====== RECORD SET

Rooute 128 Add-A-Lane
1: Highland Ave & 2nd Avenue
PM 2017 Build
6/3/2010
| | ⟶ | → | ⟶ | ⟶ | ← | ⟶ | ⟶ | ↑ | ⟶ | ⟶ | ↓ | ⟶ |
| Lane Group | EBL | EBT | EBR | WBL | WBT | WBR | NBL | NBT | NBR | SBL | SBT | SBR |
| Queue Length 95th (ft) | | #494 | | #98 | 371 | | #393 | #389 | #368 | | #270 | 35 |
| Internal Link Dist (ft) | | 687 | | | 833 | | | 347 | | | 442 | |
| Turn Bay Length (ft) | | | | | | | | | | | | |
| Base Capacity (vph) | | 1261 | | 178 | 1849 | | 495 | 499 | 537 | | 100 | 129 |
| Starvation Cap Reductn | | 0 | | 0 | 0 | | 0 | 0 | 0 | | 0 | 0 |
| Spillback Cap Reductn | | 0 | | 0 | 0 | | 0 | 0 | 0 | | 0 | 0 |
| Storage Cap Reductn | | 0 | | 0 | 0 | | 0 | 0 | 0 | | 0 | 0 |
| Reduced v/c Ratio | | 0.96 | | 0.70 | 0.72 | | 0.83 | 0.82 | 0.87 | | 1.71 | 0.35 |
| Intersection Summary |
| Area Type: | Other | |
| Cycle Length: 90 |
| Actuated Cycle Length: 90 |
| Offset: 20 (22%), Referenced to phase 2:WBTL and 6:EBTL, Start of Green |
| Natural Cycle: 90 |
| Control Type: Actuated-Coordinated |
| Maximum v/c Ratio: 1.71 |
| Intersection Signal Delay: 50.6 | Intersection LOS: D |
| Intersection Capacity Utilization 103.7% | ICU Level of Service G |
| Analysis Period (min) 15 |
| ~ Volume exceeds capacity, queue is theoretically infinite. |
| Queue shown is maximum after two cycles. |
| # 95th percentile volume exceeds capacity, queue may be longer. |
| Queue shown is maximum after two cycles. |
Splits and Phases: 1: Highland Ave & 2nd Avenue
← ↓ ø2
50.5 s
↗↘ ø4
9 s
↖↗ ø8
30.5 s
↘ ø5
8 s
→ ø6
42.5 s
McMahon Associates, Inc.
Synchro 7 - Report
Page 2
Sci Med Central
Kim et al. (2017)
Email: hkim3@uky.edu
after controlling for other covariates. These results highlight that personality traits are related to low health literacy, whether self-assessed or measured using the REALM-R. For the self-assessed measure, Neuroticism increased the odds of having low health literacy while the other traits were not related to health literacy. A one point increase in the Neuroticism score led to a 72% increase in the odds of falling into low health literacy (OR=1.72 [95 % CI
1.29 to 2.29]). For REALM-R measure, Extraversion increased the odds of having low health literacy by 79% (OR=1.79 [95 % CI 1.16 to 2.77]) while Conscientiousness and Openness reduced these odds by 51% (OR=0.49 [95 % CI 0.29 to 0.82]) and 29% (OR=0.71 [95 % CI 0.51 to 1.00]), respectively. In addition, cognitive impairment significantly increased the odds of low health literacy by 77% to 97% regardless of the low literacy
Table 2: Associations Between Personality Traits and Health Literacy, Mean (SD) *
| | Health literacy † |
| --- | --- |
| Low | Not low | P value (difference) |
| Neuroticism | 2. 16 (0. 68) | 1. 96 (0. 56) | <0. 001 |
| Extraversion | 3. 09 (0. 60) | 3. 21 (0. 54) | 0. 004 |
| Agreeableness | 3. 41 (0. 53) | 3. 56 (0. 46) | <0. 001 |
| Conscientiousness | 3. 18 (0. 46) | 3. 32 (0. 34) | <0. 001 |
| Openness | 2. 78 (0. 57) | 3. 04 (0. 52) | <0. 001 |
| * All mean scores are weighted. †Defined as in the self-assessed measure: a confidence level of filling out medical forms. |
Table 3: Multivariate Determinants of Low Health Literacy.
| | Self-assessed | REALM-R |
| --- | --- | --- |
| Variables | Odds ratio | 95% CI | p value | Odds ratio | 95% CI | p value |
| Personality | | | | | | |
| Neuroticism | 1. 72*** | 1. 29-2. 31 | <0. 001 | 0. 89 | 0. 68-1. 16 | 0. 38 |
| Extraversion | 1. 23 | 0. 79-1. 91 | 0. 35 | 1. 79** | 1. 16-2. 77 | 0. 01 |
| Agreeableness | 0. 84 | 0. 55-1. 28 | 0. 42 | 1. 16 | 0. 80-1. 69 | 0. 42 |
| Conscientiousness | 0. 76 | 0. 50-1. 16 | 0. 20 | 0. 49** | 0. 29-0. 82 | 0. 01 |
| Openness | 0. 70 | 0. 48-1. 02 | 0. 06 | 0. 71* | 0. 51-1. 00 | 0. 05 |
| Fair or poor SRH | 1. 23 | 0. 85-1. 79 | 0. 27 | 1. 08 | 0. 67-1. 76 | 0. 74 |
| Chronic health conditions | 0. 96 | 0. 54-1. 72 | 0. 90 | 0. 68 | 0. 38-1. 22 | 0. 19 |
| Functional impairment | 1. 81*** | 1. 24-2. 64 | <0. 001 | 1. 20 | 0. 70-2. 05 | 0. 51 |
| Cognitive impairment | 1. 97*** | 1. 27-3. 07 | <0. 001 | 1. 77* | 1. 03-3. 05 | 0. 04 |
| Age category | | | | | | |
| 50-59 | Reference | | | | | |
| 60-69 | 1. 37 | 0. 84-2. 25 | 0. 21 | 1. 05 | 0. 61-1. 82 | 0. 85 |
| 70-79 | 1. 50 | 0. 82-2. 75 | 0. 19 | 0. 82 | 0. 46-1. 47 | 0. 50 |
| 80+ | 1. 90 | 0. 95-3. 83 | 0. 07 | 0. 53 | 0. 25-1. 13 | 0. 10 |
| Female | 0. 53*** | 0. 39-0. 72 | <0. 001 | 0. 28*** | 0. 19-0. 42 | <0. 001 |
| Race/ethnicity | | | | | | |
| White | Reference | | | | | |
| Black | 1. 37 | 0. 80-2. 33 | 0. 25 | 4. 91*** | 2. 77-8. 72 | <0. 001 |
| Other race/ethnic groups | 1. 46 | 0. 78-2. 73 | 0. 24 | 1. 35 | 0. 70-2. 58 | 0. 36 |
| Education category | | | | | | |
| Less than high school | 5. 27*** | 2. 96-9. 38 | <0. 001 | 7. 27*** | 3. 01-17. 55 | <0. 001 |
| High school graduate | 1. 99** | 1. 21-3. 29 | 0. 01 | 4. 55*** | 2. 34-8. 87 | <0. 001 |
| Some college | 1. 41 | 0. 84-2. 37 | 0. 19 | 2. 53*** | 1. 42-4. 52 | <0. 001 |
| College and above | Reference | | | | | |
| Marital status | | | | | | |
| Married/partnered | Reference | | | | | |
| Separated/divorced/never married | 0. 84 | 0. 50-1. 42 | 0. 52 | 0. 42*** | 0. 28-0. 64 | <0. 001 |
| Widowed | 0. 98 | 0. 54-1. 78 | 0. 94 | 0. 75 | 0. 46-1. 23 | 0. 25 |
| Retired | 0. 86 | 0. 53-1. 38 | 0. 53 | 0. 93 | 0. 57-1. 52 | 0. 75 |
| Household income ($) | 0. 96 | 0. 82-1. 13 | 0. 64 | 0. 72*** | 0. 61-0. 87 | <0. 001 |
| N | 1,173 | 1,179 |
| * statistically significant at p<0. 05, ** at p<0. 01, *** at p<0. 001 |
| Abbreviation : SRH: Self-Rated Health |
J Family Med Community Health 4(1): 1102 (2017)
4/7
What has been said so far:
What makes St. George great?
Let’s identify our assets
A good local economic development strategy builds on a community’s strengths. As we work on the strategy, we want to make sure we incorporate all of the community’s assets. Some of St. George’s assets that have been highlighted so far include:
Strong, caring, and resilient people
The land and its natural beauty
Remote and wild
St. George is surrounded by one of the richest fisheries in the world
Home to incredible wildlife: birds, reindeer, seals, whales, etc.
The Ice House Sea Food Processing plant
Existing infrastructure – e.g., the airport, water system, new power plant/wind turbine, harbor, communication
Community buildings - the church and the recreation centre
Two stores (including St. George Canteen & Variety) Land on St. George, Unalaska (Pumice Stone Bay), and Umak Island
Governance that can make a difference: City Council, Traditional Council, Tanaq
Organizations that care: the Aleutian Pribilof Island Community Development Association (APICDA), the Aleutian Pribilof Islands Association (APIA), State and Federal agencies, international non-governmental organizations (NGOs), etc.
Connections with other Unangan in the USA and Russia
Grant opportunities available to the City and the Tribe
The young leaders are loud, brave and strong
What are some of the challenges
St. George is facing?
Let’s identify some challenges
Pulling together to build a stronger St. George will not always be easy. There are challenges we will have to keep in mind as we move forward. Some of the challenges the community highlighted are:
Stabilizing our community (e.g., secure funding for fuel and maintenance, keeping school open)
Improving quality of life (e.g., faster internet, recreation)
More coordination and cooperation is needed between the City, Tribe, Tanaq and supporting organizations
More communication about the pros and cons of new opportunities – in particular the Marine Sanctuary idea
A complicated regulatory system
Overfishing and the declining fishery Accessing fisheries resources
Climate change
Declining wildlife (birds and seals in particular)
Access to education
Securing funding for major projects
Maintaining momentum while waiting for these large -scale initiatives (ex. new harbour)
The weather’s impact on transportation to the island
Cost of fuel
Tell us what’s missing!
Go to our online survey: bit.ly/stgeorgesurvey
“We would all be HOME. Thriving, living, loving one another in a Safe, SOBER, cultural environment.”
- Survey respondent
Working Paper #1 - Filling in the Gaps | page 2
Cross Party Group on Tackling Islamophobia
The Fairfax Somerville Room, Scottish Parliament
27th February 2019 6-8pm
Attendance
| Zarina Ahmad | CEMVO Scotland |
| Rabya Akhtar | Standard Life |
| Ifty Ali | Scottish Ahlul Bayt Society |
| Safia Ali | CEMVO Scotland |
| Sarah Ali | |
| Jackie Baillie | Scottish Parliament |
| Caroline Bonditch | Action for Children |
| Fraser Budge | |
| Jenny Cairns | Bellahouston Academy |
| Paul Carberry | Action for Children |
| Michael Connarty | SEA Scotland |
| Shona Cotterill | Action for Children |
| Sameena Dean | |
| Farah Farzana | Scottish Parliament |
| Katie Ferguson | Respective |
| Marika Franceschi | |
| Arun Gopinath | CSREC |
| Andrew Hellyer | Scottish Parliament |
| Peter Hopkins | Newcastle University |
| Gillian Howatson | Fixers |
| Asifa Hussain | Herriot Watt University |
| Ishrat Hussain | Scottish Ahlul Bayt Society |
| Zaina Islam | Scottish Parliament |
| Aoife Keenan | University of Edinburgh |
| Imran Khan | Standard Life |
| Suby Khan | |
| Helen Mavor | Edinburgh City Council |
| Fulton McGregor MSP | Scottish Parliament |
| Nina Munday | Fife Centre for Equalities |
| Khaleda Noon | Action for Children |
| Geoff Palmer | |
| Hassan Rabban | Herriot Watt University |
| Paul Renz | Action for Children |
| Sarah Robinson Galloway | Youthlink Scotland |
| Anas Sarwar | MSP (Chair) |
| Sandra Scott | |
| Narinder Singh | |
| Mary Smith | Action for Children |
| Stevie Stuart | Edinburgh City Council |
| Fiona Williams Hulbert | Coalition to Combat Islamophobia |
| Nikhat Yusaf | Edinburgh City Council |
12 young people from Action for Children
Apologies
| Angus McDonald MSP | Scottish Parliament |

============

WORK TO BE COMPLETED
Copy out, word for word, the part of the entries above that begins at the line with "Self-assessed | REALM-R |" and ends at the line with "55 | <0. 001 |", including both.

EXPECTED OUTPUT
| | Self-assessed | REALM-R |
| --- | --- | --- |
| Variables | Odds ratio | 95% CI | p value | Odds ratio | 95% CI | p value |
| Personality | | | | | | |
| Neuroticism | 1. 72*** | 1. 29-2. 31 | <0. 001 | 0. 89 | 0. 68-1. 16 | 0. 38 |
| Extraversion | 1. 23 | 0. 79-1. 91 | 0. 35 | 1. 79** | 1. 16-2. 77 | 0. 01 |
| Agreeableness | 0. 84 | 0. 55-1. 28 | 0. 42 | 1. 16 | 0. 80-1. 69 | 0. 42 |
| Conscientiousness | 0. 76 | 0. 50-1. 16 | 0. 20 | 0. 49** | 0. 29-0. 82 | 0. 01 |
| Openness | 0. 70 | 0. 48-1. 02 | 0. 06 | 0. 71* | 0. 51-1. 00 | 0. 05 |
| Fair or poor SRH | 1. 23 | 0. 85-1. 79 | 0. 27 | 1. 08 | 0. 67-1. 76 | 0. 74 |
| Chronic health conditions | 0. 96 | 0. 54-1. 72 | 0. 90 | 0. 68 | 0. 38-1. 22 | 0. 19 |
| Functional impairment | 1. 81*** | 1. 24-2. 64 | <0. 001 | 1. 20 | 0. 70-2. 05 | 0. 51 |
| Cognitive impairment | 1. 97*** | 1. 27-3. 07 | <0. 001 | 1. 77* | 1. 03-3. 05 | 0. 04 |
| Age category | | | | | | |
| 50-59 | Reference | | | | | |
| 60-69 | 1. 37 | 0. 84-2. 25 | 0. 21 | 1. 05 | 0. 61-1. 82 | 0. 85 |
| 70-79 | 1. 50 | 0. 82-2. 75 | 0. 19 | 0. 82 | 0. 46-1. 47 | 0. 50 |
| 80+ | 1. 90 | 0. 95-3. 83 | 0. 07 | 0. 53 | 0. 25-1. 13 | 0. 10 |
| Female | 0. 53*** | 0. 39-0. 72 | <0. 001 | 0. 28*** | 0. 19-0. 42 | <0. 001 |
| Race/ethnicity | | | | | | |
| White | Reference | | | | | |
| Black | 1. 37 | 0. 80-2. 33 | 0. 25 | 4. 91*** | 2. 77-8. 72 | <0. 001 |
| Other race/ethnic groups | 1. 46 | 0. 78-2. 73 | 0. 24 | 1. 35 | 0. 70-2. 58 | 0. 36 |
| Education category | | | | | | |
| Less than high school | 5. 27*** | 2. 96-9. 38 | <0. 001 | 7. 27*** | 3. 01-17. 55 | <0. 001 |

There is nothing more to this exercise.